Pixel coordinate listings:
▼
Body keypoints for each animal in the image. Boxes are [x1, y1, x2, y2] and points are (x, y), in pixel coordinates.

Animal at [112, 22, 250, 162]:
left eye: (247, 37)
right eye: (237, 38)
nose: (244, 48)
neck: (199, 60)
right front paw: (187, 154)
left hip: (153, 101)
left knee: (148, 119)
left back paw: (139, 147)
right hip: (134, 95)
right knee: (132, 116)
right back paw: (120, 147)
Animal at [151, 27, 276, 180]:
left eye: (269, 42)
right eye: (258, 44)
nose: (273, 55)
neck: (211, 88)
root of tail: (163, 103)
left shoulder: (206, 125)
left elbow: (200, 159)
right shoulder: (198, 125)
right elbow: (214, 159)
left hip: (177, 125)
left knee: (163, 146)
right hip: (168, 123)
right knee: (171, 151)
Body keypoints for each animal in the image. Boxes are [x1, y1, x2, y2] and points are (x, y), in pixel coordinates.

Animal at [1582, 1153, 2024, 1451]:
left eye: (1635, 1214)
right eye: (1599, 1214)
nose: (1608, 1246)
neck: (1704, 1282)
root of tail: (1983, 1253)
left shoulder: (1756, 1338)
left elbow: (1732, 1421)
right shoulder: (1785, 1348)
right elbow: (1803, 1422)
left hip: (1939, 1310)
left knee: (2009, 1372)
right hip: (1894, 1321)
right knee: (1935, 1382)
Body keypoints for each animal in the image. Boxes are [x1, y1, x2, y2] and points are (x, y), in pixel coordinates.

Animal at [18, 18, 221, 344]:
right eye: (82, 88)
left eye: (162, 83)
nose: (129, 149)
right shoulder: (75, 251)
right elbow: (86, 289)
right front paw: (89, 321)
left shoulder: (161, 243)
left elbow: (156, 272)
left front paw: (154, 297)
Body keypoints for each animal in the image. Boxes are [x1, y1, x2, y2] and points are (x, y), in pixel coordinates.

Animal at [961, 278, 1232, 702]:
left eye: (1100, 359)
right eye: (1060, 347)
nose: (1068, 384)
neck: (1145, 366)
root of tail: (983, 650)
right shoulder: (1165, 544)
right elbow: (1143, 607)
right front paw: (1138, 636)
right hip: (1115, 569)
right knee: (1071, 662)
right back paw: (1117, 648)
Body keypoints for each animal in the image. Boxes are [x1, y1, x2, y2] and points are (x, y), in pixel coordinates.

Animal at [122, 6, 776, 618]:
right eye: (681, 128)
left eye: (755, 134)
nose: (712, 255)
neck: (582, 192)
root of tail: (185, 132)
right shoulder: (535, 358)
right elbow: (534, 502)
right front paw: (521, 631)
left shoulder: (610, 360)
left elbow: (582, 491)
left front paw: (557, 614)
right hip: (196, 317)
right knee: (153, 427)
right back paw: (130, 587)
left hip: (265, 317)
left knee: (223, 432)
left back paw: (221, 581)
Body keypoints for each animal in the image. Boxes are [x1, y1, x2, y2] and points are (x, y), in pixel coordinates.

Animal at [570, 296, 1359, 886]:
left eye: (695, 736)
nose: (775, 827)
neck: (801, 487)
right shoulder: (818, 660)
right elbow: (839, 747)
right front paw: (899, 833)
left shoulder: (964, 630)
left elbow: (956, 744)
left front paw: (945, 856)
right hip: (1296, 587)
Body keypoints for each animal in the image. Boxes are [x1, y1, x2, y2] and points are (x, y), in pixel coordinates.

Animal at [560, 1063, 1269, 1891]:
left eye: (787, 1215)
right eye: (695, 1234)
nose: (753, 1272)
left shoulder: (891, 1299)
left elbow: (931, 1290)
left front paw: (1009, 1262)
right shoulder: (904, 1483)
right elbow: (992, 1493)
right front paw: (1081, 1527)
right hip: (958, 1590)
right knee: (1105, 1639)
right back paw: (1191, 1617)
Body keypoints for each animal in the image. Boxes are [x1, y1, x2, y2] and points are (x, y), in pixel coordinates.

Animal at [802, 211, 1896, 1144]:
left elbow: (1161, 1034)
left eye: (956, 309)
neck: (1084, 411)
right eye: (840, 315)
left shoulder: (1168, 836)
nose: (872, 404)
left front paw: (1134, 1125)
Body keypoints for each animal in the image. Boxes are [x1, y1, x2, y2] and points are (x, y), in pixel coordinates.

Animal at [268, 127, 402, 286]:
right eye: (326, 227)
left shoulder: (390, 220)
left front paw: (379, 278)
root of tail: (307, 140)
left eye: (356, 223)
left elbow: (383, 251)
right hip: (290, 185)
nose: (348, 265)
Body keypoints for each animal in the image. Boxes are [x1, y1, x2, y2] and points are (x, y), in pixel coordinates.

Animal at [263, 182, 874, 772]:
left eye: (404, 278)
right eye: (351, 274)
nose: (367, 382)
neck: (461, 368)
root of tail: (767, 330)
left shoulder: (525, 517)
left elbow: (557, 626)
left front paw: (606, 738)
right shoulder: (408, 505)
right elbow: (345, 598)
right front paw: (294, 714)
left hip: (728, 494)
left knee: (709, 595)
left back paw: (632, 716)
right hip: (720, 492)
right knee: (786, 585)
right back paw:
▲
All that is wanted is the number of lines in the records that include the string "neck".

▸ Response below
8